The 370 Keykos specifies two kinds of banks, prompt and non-prompt. Only prompt banks were implemented. Non-prompt banks were not entirely specified. An order for space on a prompt bank always responds quickly to grant the space or say “no space available”, whereas a non-prompt bank might indefinitely delay the response as it consults user provided space policy agents who might make more space available. When you pass a bank to some sort of creator, requesting some new complex object, and that creator is shared with others, the creator should verify that the bank is prompt before invoking it. If it fails to do so then the shared creator may become unavailable to others as the bank stalls indefinitely upon a request for space.

Programs needing to build objects that might require substantial space, would hold both a prompt and a non-prompt bank. The prompt bank would be for a dearer inelastic supply of space and the non-prompt bank would supply the bulk of the space, an amount of space to be determined, perhaps, as the computation proceeds. Invocations of a factory would pass both and the factory proper would invoke only the prompt bank. Both banks would be passed to the factory yield. This plan requires two kinds of space planning, one for each kind of bank.

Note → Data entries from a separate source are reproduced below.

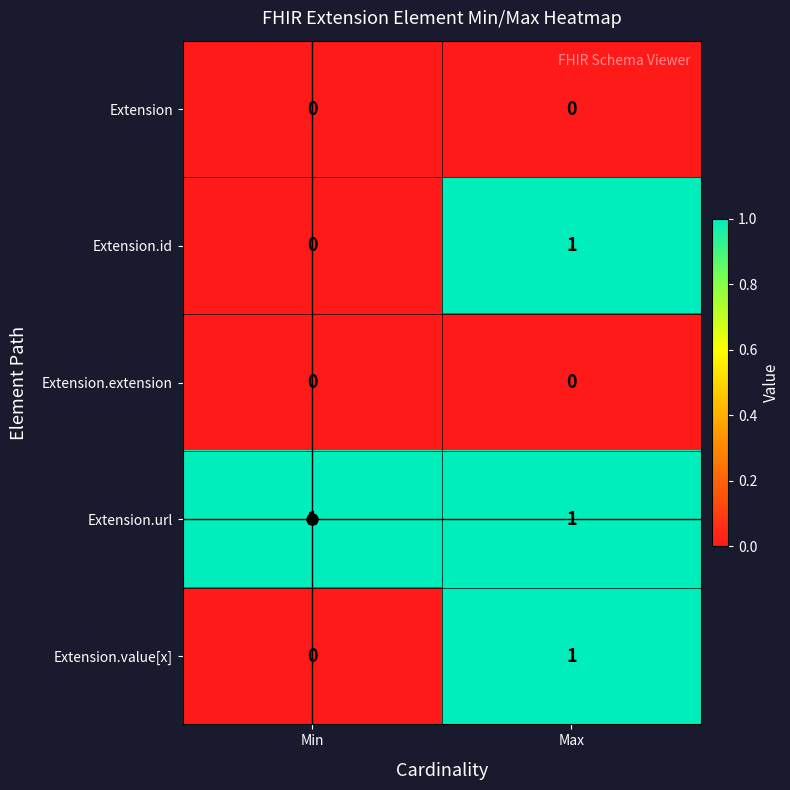

The value of Extension.url at Max is 2. True or false?

False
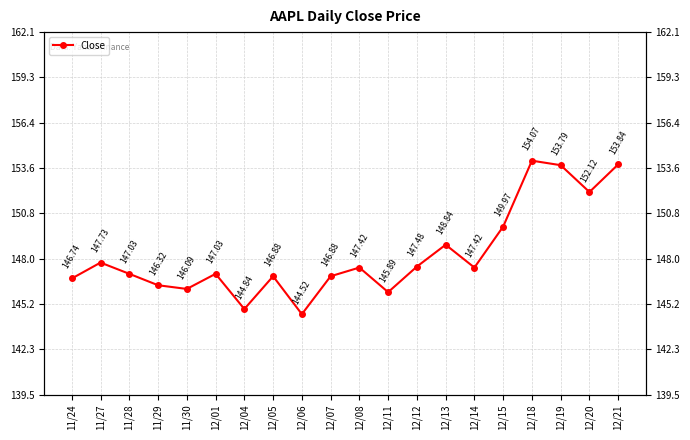

What is the approximate value at 12/01?

147.0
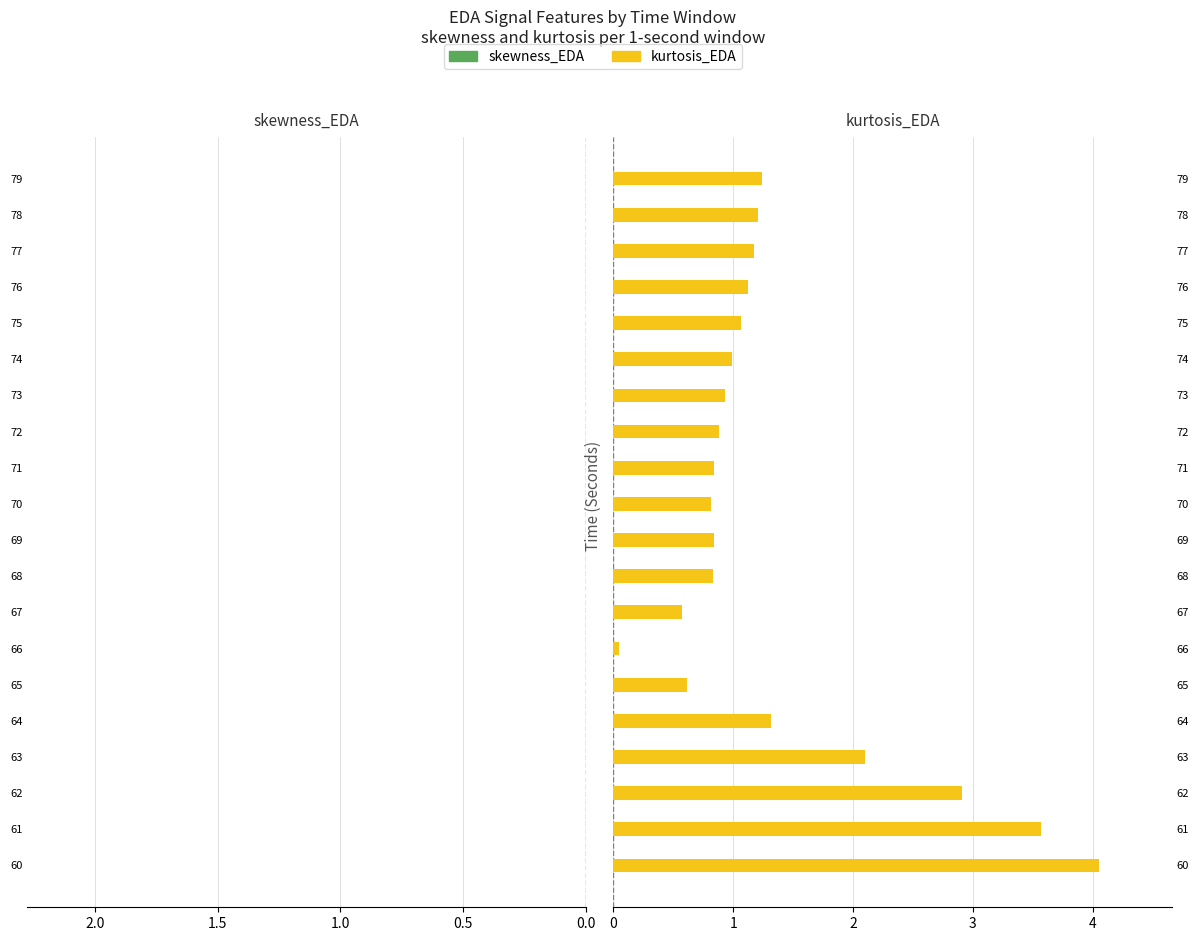

Which series has the largest range (max minus min)?

kurtosis_EDA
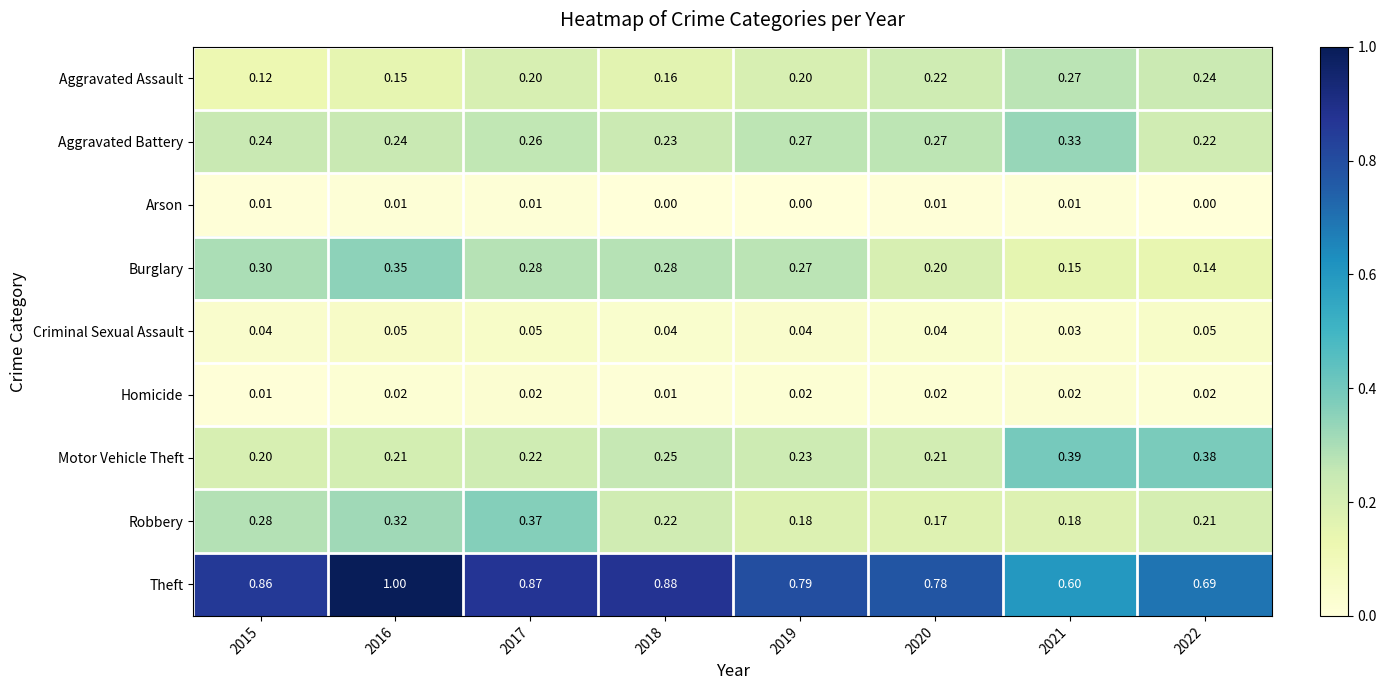

Between 2019 and 2022, which series saw the biggest shift?

Motor Vehicle Theft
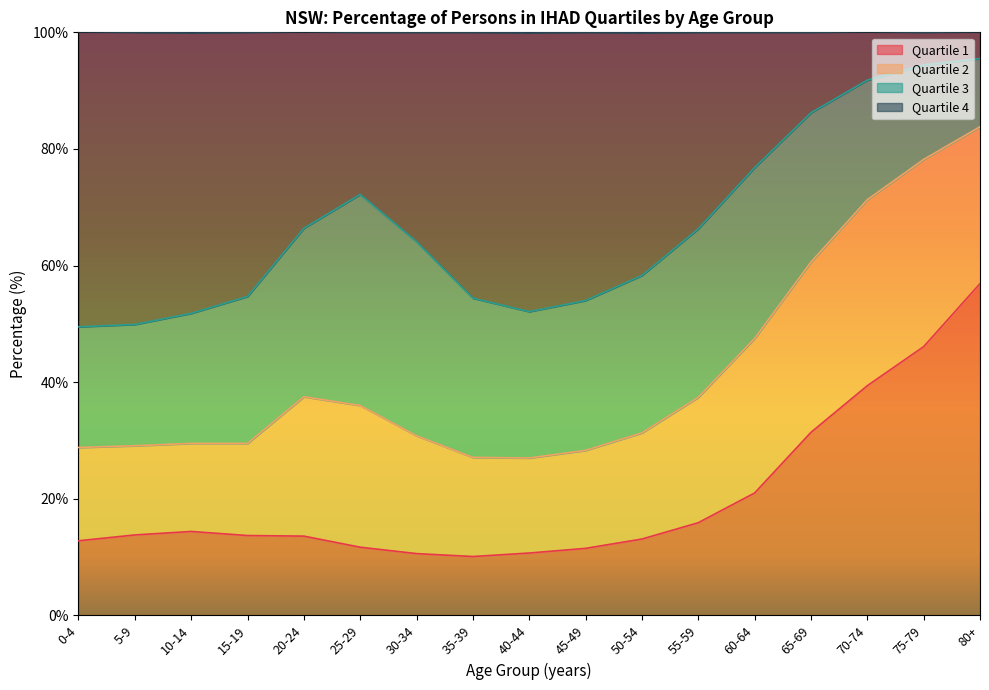

What is the highest value of the Quartile 1 series?

56.9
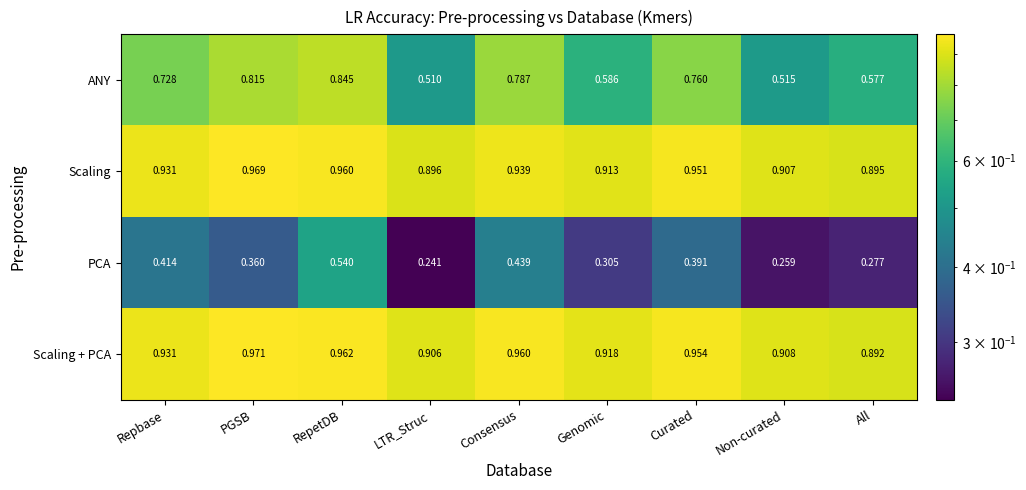

At how many categories does at least one series exceed 0?

9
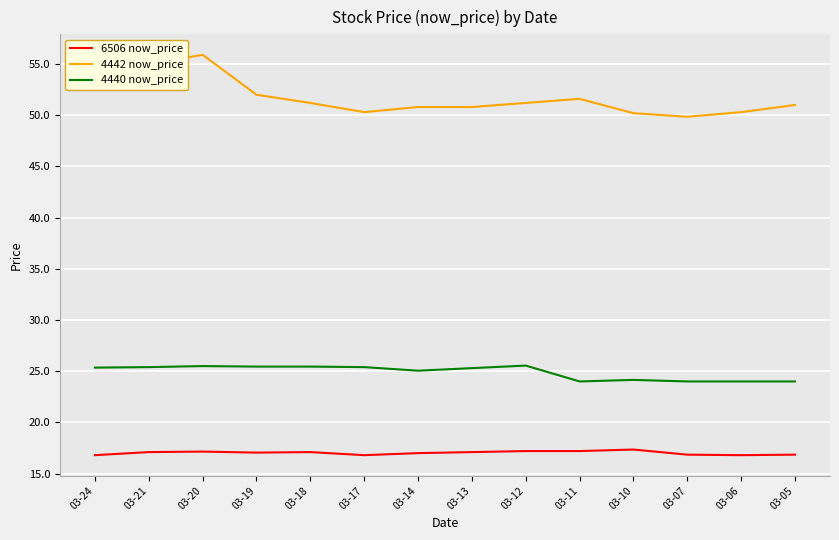

Which series has the largest range (max minus min)?

4442 now_price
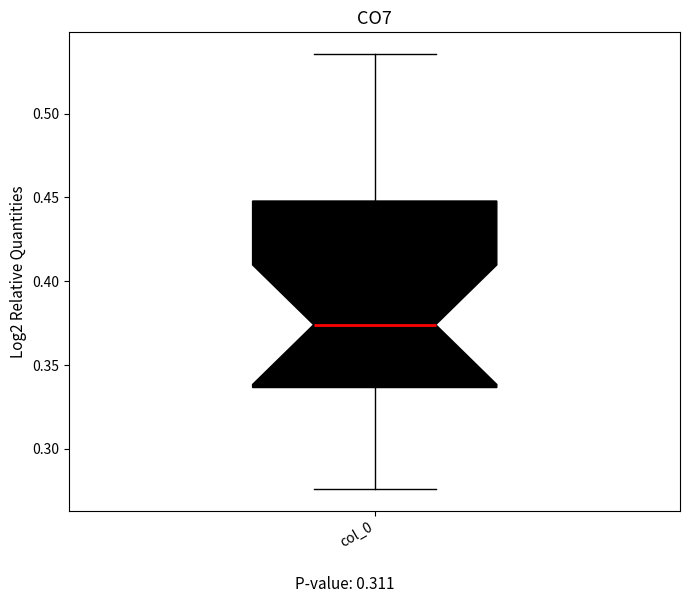

Read this box plot against the y-axis: the position of the median line, the range covered by the box, and the ends of both whiskers. The values are not printed on the chart, so give them approximately, as read against the axis.

median 0.375, box 0.335 to 0.450, whiskers 0.275 to 0.535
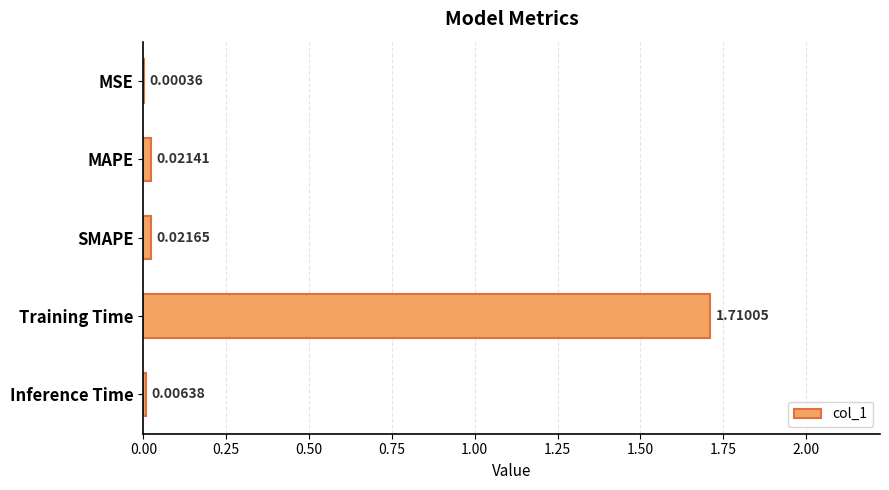

Which label corresponds to the largest value in the chart?

Training Time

Call sites for non-prompt banks would not need logic to contend with denials. Algorithms without plans for coping, would run in domains what would be merely deleted upon exhaustion; perhaps to try a more space efficient algorithm.

Keykos banks report on the limits available on the observation that this information could already be had by ordering storage until such orders were rejected. This reason does not apply to non-prompt banks for which there may be no limit calculable.

The Problem with the Original Plan

The banks supply a covert channel. There is also the pain of the extra planning required by two sets of space.